October 1995, my father bought a small chess-variant, in a chess and go-shop in Amsterdam. In a paper box of 6 by 4.5 centimeters, there were eight little wooden pieces. One side of the box shows a little picture, with the words: Dodl-schach, Depperl-Schach, Doofie-Schach, and Do"spaddel-Schach. The other side gives a 6 by 4 board, or is it an 4 by 6 board. The sides of the little box contained some information, and rather compact rules, all in German. My father payed dfl 3,50 for this set (about 2 dollars).
Players should agree whether they play with rows of size 6 and columns of size 4, or with rows of size 4 and columns of size 6.
Players each have the following pieces: one king, one queen, and two pawns. They may setup their pieces as they want on the first rank of their side of the board.
Although the box rules do not specify this, it probably is best to play that players alternately setup one of their pieces, with the kings deployed last. Using a screen in the middle of the board behind which the pieces can be set up secretly may also be an idea, but poses both practical difficulties (as this would need certain manual dexterity), as rule unclarities (what happens when white checks the black king in the opening setup.

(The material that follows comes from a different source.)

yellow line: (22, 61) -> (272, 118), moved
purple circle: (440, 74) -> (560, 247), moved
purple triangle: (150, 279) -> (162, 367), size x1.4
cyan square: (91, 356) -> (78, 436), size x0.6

King and Queen move as in orthodox chess.
Pawns have the usual moves of chess, but may also move diagonally. I would assume this means that pawns may also move diagonally forward.
Other rules are as in orthodox chess. I would suggest to play without a first double step forward for pawns, and without underpromotion, i.e., pawns only promote to queens.
The box contains a suggestion for a variant: each move must be made within 5 seconds.